[Start of Supplied data]
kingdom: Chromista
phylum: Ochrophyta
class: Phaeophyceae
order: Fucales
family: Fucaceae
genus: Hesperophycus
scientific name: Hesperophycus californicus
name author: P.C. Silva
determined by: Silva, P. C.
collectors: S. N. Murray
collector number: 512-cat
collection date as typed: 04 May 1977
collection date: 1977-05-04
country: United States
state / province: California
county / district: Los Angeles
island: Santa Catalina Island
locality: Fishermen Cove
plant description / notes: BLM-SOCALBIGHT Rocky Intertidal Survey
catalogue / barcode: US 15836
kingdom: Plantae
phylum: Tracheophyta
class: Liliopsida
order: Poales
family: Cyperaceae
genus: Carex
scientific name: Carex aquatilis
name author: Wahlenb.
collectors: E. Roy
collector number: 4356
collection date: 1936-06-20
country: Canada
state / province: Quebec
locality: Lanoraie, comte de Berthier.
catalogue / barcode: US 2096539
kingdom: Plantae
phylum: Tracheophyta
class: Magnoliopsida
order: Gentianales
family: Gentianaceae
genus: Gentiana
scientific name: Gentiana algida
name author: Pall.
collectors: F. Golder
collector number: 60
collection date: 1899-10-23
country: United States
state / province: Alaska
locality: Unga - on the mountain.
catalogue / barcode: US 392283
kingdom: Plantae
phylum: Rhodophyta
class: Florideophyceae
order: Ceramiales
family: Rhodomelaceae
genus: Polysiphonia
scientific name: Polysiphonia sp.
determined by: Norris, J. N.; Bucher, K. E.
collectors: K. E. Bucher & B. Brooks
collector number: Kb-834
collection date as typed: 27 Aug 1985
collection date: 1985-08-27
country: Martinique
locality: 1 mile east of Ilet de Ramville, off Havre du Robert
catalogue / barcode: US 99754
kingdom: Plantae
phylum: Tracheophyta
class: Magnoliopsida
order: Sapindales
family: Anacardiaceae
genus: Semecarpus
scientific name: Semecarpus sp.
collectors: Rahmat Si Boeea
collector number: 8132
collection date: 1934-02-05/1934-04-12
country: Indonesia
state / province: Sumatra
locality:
[End of Supplied data]
§ The exercise
Write out the lines of the material above, starting with the line containing "scientific name: Carex aquatilis" and continuing through the line containing "country: Indonesia", reproducing each without alteration.

§ Result of this task
scientific name: Carex aquatilis
name author: Wahlenb.
collectors: E. Roy
collector number: 4356
collection date: 1936-06-20
country: Canada
state / province: Quebec
locality: Lanoraie, comte de Berthier.
catalogue / barcode: US 2096539
kingdom: Plantae
phylum: Tracheophyta
class: Magnoliopsida
order: Gentianales
family: Gentianaceae
genus: Gentiana
scientific name: Gentiana algida
name author: Pall.
collectors: F. Golder
collector number: 60
collection date: 1899-10-23
country: United States
state / province: Alaska
locality: Unga - on the mountain.
catalogue / barcode: US 392283
kingdom: Plantae
phylum: Rhodophyta
class: Florideophyceae
order: Ceramiales
family: Rhodomelaceae
genus: Polysiphonia
scientific name: Polysiphonia sp.
determined by: Norris, J. N.; Bucher, K. E.
collectors: K. E. Bucher & B. Brooks
collector number: Kb-834
collection date as typed: 27 Aug 1985
collection date: 1985-08-27
country: Martinique
locality: 1 mile east of Ilet de Ramville, off Havre du Robert
catalogue / barcode: US 99754
kingdom: Plantae
phylum: Tracheophyta
class: Magnoliopsida
order: Sapindales
family: Anacardiaceae
genus: Semecarpus
scientific name: Semecarpus sp.
collectors: Rahmat Si Boeea
collector number: 8132
collection date: 1934-02-05/1934-04-12
country: Indonesia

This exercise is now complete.